What does a vacant lot in Cleveland have in common with desert in southern Arizona? Or a farm field in the upper Midwest with a river in urban China? All of these different lands support human lives and livelihoods in often unseen ways. They provide important "ecosystem services" by filtering pollutants from our drinking water, creating habitat for wildlife or enriching our lives with aesthetic beauty and recreational opportunities.
Ecosystem services was a major theme at last week's U.S. Society for Ecological Economics conference at Michigan State University. The conference topic of "Building a Green Economy" emphasized the need to fully recognize environmental constraints to economic activity. Valuing ecosystem services that we otherwise take for granted is a critical part of making our economy greener and more sustainable.
Conference attendees discussed a number of emerging efforts to build a green economy by accounting for undervalued ecosystem services. For example, federal agencies like the U.S. Forest Service and the Bureau of Land Management are working to enhance the ecosystem services provided by public lands. These agencies, and their state and county level counterparts, often have mandates to manage for multiple uses and need better information about how public lands contribute to the common good. Also, quantifying and valuing ecosystem services on public lands can help create new funding mechanisms to support conservation and land management. For example, the city of Denver is helping fund a $32 million venture with the USFS to protect forested lands that drain into the city's water supply.
Conference presentations also touched on how ecosystem services can improve management on private lands, which is important because most land in the U.S. is privately held, and much intensive land use takes place on private lands.
In particular, agriculture occupies nearly half of the land area of the lower 48 states, and agricultural practices can have large-scale environmental impacts. If ecosystem services were included in the agricultural equation, incentives for land management could change and farmers could get rewarded for practices that reduce erosion, improve water quality or enhance habitat for wildlife.
This already happens to some extent through the conservation programs of the U.S. Farm Bill. But research suggests that our agricultural landscapes and our farm policies could do even better. For example, an analysis colleagues and I presented at the conference shows that small, targeted reductions in agricultural area could generate improved water quality and increased carbon sequestration potentially more valuable than revenue lost from reduced cropping.
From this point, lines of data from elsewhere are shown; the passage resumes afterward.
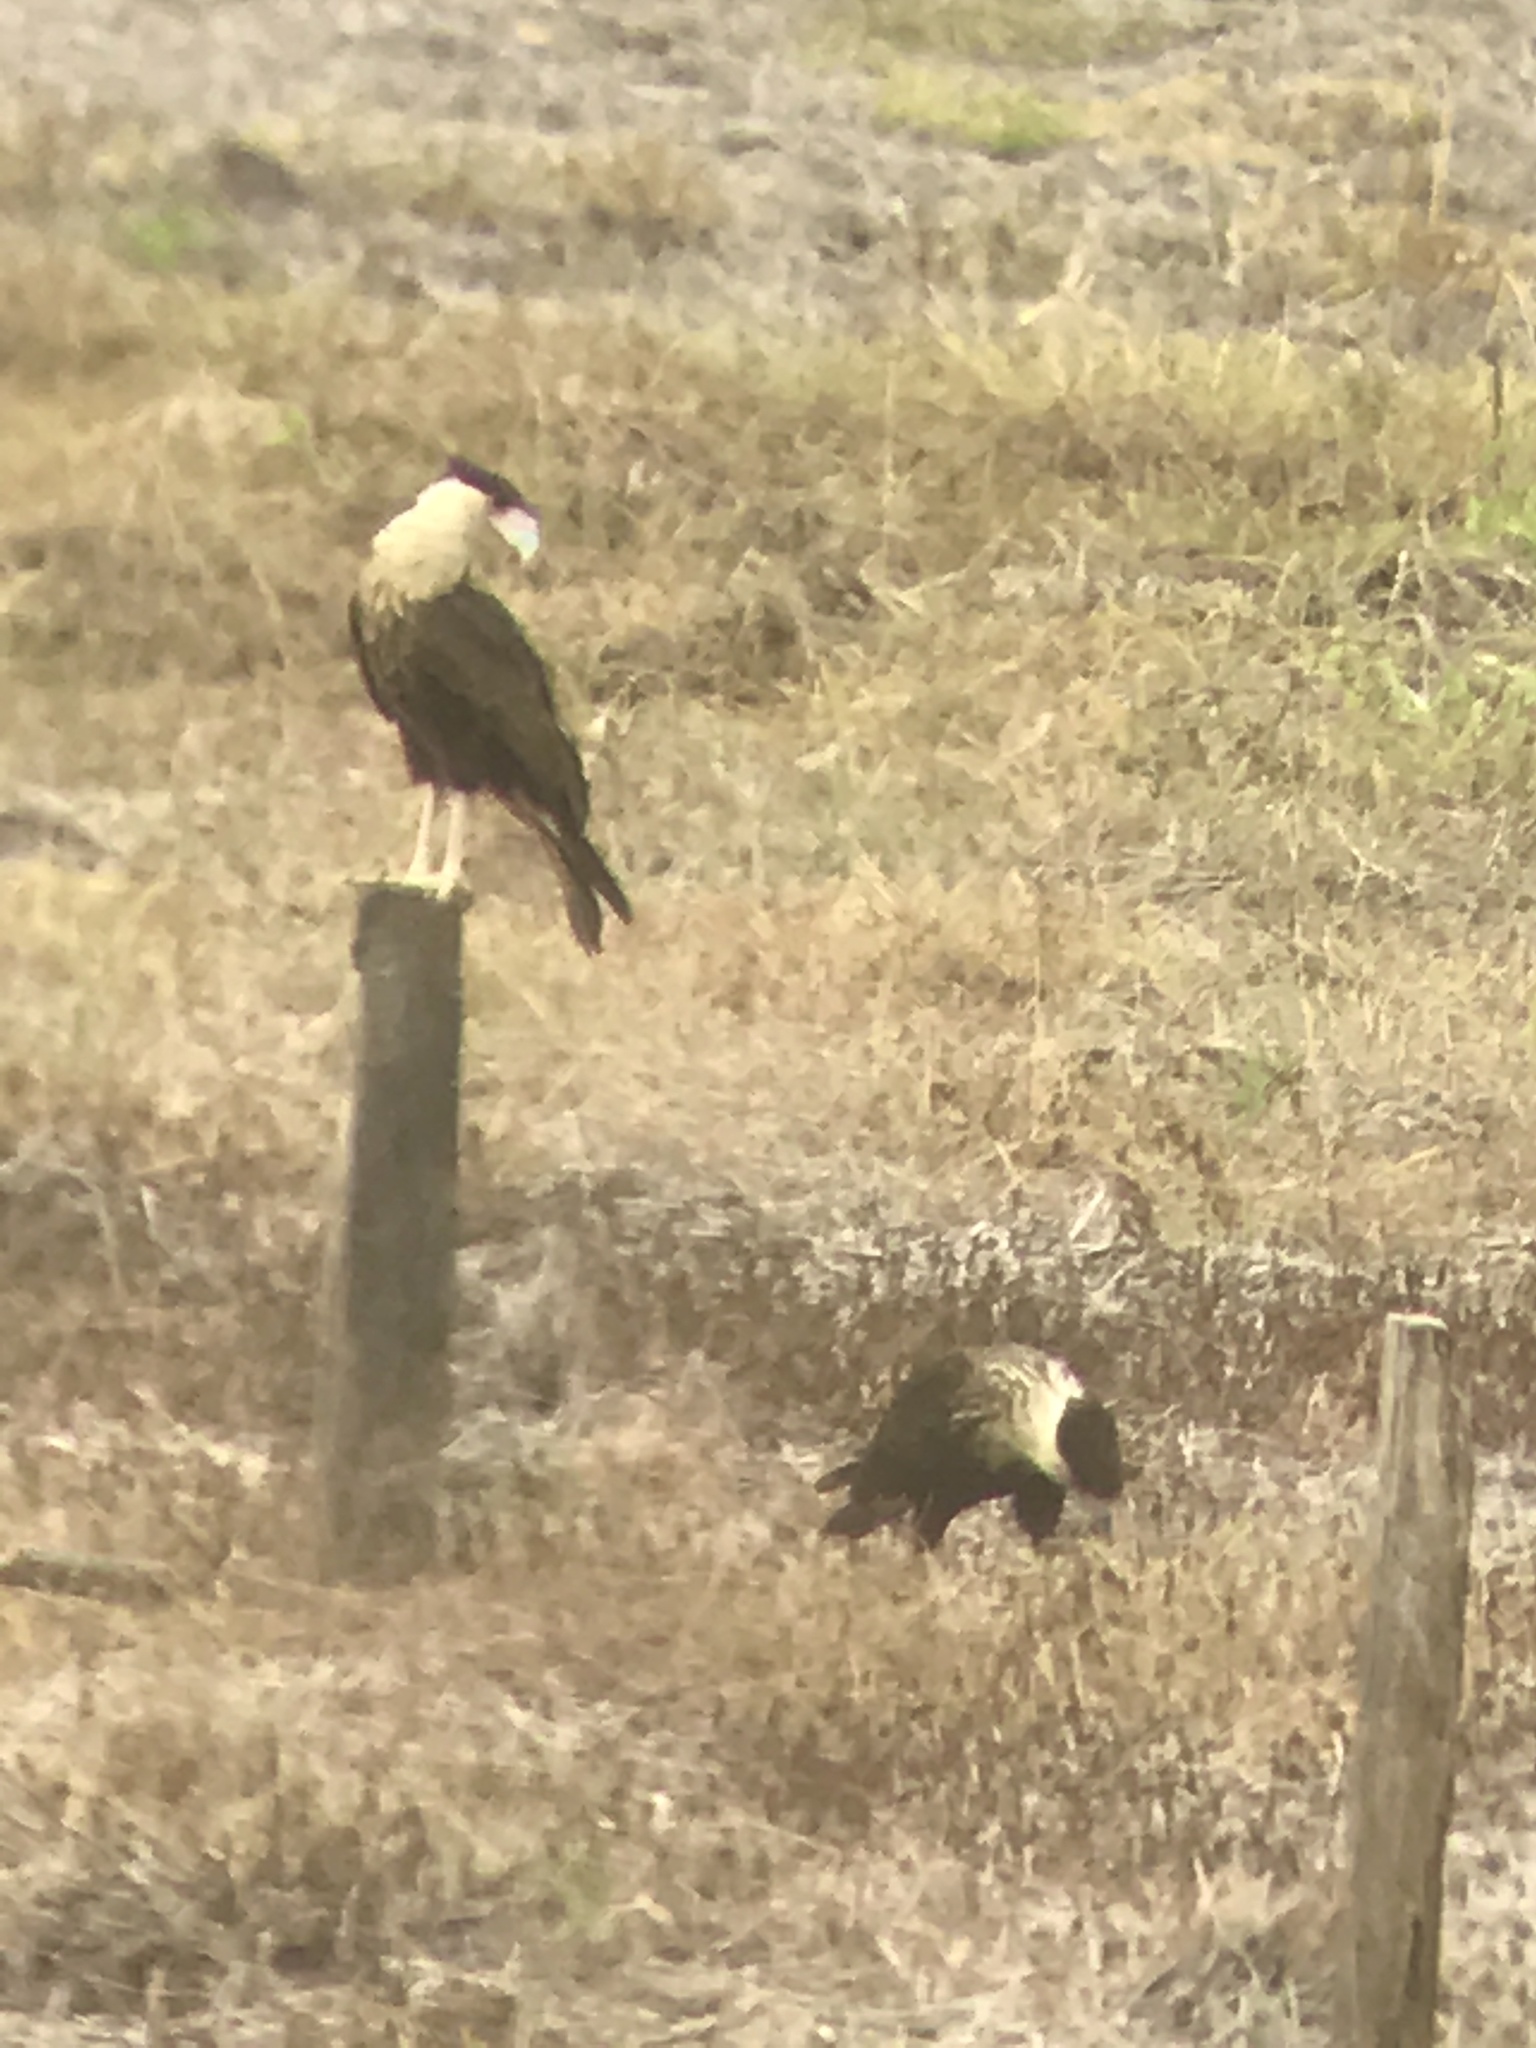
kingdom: Animalia
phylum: Chordata
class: Aves
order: Falconiformes
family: Falconidae
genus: Caracara
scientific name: Caracara plancus
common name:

Despite huge uncertainty about the provision and value of ecosystem services, research suggests that agricultural lands could do more to support our well-being. Including often overlooked ecosystem services in the ledger could inform new payment mechanisms that reward farmers for producing not just crops but a full suite of agricultural ecosystem services. And better information about ecosystem services could also help improve policies like the U.S. Farm Bill, so that our scarce public dollars encourage agricultural practices that support the public good.